Provided records ▸
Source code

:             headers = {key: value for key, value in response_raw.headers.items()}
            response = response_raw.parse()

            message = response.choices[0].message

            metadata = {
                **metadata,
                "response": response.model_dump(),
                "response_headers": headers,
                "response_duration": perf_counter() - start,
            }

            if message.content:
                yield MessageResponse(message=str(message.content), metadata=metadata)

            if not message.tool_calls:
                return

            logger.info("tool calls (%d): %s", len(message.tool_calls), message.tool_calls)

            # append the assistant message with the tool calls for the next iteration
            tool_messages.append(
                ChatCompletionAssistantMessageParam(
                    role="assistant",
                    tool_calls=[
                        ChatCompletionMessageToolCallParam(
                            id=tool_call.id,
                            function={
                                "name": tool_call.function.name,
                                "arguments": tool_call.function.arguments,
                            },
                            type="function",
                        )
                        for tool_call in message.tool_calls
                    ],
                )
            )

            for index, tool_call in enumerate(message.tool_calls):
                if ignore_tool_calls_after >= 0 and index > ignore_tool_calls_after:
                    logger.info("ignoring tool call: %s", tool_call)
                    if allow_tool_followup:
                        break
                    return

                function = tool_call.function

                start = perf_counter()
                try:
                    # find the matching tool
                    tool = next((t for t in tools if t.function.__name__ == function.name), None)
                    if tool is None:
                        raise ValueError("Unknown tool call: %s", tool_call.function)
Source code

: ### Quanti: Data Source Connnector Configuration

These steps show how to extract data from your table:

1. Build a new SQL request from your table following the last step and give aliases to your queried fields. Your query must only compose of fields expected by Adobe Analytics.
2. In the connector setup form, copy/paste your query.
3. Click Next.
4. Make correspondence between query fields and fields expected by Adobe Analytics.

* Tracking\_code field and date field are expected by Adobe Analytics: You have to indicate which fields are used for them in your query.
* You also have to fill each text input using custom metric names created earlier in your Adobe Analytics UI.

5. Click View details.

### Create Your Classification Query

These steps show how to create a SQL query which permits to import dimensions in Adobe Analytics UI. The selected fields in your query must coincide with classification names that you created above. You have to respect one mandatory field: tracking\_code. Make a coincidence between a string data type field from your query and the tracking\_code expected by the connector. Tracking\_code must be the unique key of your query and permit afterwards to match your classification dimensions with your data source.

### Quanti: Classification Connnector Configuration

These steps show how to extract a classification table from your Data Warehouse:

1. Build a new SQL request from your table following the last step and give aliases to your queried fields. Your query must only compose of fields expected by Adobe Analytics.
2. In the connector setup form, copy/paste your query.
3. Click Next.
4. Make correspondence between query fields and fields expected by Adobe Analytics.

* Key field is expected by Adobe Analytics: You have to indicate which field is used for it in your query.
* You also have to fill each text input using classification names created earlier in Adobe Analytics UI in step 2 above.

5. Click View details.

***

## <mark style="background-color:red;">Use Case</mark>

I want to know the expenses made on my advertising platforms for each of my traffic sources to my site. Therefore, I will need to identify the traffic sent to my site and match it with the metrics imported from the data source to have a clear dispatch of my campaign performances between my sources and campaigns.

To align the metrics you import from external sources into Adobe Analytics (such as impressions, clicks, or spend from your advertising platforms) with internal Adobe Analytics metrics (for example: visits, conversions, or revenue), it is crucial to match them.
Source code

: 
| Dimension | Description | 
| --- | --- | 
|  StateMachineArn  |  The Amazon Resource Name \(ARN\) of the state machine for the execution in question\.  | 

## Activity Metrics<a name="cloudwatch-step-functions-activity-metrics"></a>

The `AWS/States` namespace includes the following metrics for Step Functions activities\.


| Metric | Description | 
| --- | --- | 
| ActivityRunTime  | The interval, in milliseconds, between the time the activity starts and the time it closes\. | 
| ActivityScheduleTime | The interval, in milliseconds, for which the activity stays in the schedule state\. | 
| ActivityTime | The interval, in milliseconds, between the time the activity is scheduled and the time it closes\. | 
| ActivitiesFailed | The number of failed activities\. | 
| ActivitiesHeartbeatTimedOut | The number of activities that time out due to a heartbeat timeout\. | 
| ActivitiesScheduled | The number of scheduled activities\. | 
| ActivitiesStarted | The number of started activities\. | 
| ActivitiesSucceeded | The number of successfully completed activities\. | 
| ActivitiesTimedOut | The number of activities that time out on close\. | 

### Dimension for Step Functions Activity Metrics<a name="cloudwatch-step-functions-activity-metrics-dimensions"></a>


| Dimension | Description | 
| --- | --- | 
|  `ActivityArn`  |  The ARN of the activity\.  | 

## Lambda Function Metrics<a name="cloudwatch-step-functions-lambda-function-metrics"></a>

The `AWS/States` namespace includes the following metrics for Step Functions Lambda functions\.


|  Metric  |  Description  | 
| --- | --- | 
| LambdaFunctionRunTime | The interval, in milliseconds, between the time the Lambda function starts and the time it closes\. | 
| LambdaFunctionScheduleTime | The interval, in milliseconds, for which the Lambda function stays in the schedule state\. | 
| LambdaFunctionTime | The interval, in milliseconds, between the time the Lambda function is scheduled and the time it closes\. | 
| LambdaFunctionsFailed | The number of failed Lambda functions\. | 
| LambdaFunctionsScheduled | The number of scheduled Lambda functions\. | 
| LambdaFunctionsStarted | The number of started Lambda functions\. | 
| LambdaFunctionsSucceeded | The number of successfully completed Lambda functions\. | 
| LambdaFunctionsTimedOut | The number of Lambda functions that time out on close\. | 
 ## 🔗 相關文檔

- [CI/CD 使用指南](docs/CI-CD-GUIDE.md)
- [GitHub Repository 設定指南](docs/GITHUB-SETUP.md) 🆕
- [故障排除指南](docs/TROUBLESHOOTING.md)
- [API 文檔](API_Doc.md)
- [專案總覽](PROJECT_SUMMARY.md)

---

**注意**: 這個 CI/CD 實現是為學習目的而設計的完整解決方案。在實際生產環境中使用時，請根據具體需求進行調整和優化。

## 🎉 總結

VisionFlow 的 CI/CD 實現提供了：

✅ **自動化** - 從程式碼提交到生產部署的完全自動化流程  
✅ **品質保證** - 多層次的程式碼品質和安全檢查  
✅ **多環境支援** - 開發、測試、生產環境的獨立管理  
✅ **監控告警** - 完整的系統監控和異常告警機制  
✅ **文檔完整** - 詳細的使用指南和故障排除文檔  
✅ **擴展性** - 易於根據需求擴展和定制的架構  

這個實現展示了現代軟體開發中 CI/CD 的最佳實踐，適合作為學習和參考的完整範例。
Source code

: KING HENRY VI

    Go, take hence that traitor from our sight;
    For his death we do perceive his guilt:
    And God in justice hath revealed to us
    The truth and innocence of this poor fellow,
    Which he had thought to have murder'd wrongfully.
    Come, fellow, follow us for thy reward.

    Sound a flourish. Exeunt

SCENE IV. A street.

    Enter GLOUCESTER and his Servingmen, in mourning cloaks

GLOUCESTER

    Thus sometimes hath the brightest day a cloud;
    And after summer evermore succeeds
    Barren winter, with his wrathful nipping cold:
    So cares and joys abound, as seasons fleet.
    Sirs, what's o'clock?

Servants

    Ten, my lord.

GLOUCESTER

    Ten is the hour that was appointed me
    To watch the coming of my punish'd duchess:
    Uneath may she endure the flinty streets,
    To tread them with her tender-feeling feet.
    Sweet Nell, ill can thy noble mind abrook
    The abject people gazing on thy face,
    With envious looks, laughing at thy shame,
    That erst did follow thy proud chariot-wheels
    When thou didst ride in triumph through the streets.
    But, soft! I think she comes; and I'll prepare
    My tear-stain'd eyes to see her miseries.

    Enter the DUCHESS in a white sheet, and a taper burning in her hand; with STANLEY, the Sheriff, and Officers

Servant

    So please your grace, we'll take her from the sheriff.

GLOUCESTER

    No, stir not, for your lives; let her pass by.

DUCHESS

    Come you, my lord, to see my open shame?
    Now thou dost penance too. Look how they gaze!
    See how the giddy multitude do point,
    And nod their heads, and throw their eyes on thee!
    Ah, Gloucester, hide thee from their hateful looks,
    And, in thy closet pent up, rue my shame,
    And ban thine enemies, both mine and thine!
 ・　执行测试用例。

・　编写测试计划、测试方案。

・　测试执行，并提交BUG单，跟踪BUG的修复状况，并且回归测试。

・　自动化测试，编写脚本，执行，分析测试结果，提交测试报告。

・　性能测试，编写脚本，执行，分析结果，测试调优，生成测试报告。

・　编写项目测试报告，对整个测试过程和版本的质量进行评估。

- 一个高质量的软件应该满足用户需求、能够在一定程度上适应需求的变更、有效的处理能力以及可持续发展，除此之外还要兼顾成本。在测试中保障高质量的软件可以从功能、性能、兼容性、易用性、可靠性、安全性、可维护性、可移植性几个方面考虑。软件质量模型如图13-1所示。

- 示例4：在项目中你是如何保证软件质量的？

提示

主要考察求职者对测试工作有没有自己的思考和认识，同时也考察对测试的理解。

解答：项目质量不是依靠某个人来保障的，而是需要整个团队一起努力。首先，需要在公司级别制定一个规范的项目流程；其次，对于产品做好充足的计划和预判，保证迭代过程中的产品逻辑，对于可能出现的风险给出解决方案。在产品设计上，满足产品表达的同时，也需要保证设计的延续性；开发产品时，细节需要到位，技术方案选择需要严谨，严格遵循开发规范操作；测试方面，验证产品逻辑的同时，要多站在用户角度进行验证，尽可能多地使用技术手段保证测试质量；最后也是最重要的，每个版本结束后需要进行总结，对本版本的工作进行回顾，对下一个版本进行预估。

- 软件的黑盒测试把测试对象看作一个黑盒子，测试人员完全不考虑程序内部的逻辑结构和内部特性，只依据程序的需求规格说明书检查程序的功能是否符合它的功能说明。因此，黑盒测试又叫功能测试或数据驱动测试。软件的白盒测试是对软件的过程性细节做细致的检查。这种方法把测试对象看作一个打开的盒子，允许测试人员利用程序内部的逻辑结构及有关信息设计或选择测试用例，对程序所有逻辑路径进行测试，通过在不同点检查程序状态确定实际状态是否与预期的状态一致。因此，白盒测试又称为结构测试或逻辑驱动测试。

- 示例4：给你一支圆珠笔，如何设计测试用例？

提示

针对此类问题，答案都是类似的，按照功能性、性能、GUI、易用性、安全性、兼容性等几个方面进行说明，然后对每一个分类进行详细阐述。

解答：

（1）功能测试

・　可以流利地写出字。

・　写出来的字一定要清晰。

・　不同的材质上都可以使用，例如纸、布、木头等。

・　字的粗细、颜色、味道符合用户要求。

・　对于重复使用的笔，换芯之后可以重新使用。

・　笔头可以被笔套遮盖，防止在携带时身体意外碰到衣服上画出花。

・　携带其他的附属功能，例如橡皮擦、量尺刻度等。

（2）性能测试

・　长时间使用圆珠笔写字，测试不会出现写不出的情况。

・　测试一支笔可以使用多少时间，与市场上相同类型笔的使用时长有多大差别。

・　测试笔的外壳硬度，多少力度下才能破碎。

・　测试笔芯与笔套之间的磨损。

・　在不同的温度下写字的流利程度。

Task description ▸
Return the lines of the material starting at the line that contains "## Lambda Function" and ending at the line that contains "Functions Lambda functions\.", including both of those lines, reproduced exactly.

Written response ▸
## Lambda Function Metrics<a name="cloudwatch-step-functions-lambda-function-metrics"></a>

The `AWS/States` namespace includes the following metrics for Step Functions Lambda functions\.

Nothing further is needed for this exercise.